> EXPLORE THE MATERIAL
[A] Retype the section of the dog blog posts starting at "After seven years" and ending at "pet was fulfilled.".
[B] According to the dog blog posts, what breed mix is Fang?

EXTRACT PROVIDED START

Sunday, October 11, 2015

"I Love You, Baby Girl" ~ Dogs Have Feelings Too

Our two year old Shih Tzu named Bite got our neighbor friend's female Shih Tzu named Bella pregnant. They had 4 puppies, 3 males and 1 female. One of the male puppies died because he was born with deformed hind legs. Poor thing.

Bite and Bella's babies

Doing a "puppy share" deal with Bella's owner, we were given the female puppy. We named her Chloe. Since we could not keep two dogs in the apartment, we gave Chloe to my son's girlfriend who absolutely loves dogs.

Chloe's first picture. This was taken a few days after she was born. 

She was so tiny she could fit in the palm of my son's hand.

Yesterday, our Daddy Bite paid a visit to his daughter Chloe. My son and his girlfriend went nuts taking pictures of the father and daughter bonding moments. Who says animals don't have feelings? Simply look at the pictures below and you can immediately feel the love they have for each other. Bite was all over his daughter, walking alongside her, hugging her, and doing his daddy duties just like humans do.

Here are some of their pictures. Hope you enjoy them as much as I do.

"Hello, baby girl! Oh my, you are so pretty!"

"You have such nice fur, sweetheart." 

"You want to go for a walk, baby?"

"Daddy, you are so big!" 

"And you are handsome too!"

"Promise you'll always come to visit me, Daddy." 

"I will, my little sweetheart. You be a good girl. I'll be back soon." 

"Give daddy a kiss. I love you, baby Chloe. I love you, my little girl."

Until they meet again. 

Monday, April 27, 2015

My Furry Grandchildren ~ Fang and Bite

After seven years living in this apartment, our landlady has finally given us approval to have a dog. Yay! At long last, my longing for a pet was fulfilled.

At first, we had a "weekend dog," which was exactly what it was. My son and his girlfriend had a dog in their dorm room and when they went home for the weekend, they took the dog home to me. Their dog's name is Fang. He is a Japanese Spitz-Pomeranian mix. He was a frisky little puppy and oh so cute! Fang now permanently lives with my son's girlfriend's parents. He got big and was too much work for two college kids to take care of. I miss him though. Maybe someday he can visit too.

Baby Fang
Asleep and content

Fang at 8 months

And then last December, my youngest son asked permission if he could "adopt" his girlfriend's dog. It was a tiny little 18 month old Shih Tzu. My son's girlfriend and her siblings are out of the house most of the time and there was no one left to care for the dog. Now we have a permanent pet. Officially adopted. Ours to keep. His name is Bite and he is the sweetest little creature!

Bite's selfie shot

Doing his role as "The Protector"

Bite and his toys taking over the apartment!

Bite is my stress reliever. He loves being hugged and petted. I love taking him for his walk, bathing him and just being near him. Despite his tiny size, he is over-protective of my husband. He follows him everywhere and patiently waits for him while he is in the shower or in the toilet. When I leave for work at night, Bite stays by the door while my husband is still awake and then moves to the foot of the bed when it is time for my husband to sleep. I know dogs have a very strong sense of smell and it just amazes me when he would just sniff and lick my husband's legs and feet days before he would catch a cold or be in agony with arthritis pain. I just cannot think of any other reason for Bite's strange sniff and lick habit. Could he be trying to get rid of something bad to prevent my husband from getting sick?

I treat Fang and Bite as if they were my grandchildren. Every time I get paid at work, I make sure I come home with a treat - a big can of dog food (delicious beef and chicken with gravy) or a new chew toy. They may have fierce sounding names, but they are the gentlest, sweetest, furriest little source of happiness!

EXTRACT PROVIDED END
EXTRACTED MATERIAL START

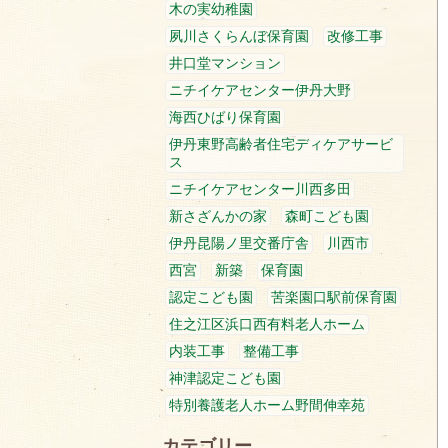
木の実幼稚園
夙川さくらんぼ保育園
改修工事
井口堂マンション
ニチイケアセンター伊丹大野
海西ひばり保育園
伊丹東野高齢者住宅ディケアサービ
ス
ニチイケアセンター川西多田
新さざんかの家
森町こども園
伊丹昆陽ノ里交番庁舎
川西市
西宮
新築
保育園
認定こども園
苦楽園口駅前保育園
住之江区浜口西有料老人ホーム
内装工事
整備工事
神津認定こども園
特別養護老人ホーム野間伸幸苑
カテゴリー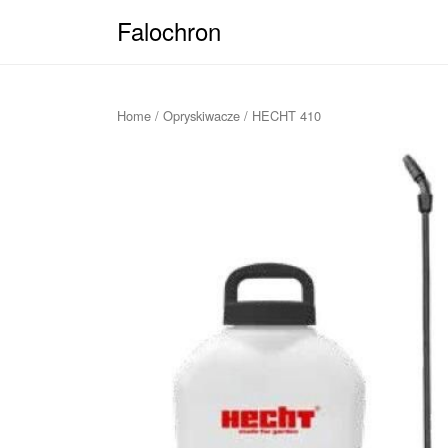
Falochron
Home
/
Opryskiwacze
/ HECHT 410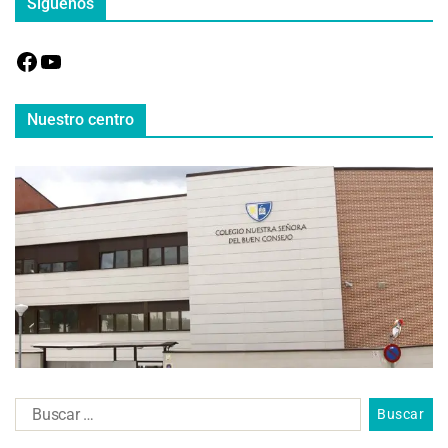
Síguenos
Nuestro centro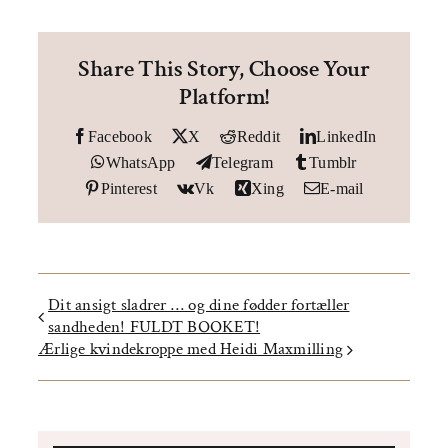
Share This Story, Choose Your
Platform!
Facebook
X
Reddit
LinkedIn
WhatsApp
Telegram
Tumblr
Pinterest
Vk
Xing
E-mail
Dit ansigt sladrer … og dine fødder fortæller
sandheden! FULDT BOOKET!
Ærlige kvindekroppe med Heidi Maxmilling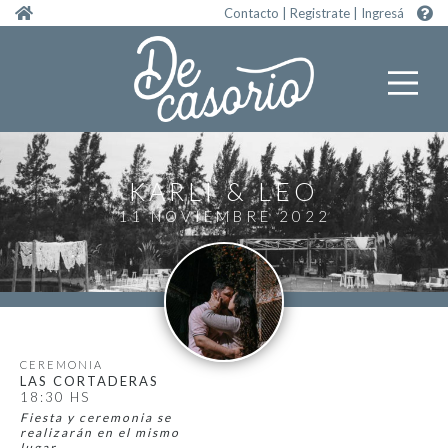
Pasar al contenido principal
Contacto
|
Registrate
|
Ingresá
KARLI
LEO
11 NOVIEMBRE 2022
CEREMONIA
LAS CORTADERAS
18:30 HS
Fiesta y ceremonia se
realizarán en el mismo
lugar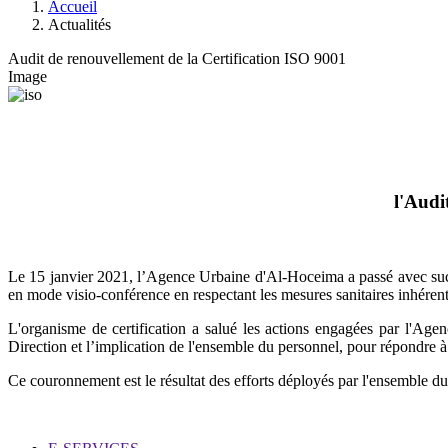
Accueil
Actualités
Audit de renouvellement de la Certification ISO 9001
Image
l'Audi
Le 15 janvier 2021, l’Agence Urbaine d'Al-Hoceima a passé avec succè
en mode visio-conférence en respectant les mesures sanitaires inhéren
L'organisme de certification a salué les actions engagées par l'A
Direction et l’implication de l'ensemble du personnel, pour répondre à t
Ce couronnement est le résultat des efforts déployés par l'ensemble 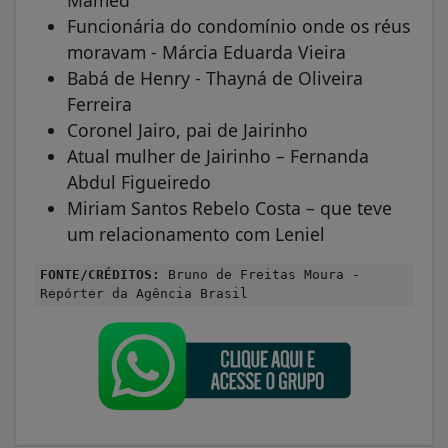
Funcionária do condomínio onde os réus
moravam - Márcia Eduarda Vieira
Babá de Henry - Thayná de Oliveira
Ferreira
Coronel Jairo, pai de Jairinho
Atual mulher de Jairinho – Fernanda
Abdul Figueiredo
Miriam Santos Rebelo Costa – que teve
um relacionamento com Leniel
FONTE/CRÉDITOS:
Bruno de Freitas Moura -
Repórter da Agência Brasil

EXTRACTED MATERIAL END

> OUTPUTS IN ORDER
[A]
After seven years living in this apartment, our landlady has finally given us approval to have a dog. Yay! At long last, my longing for a pet was fulfilled.

[B] Fang is a Japanese Spitz-Pomeranian mix.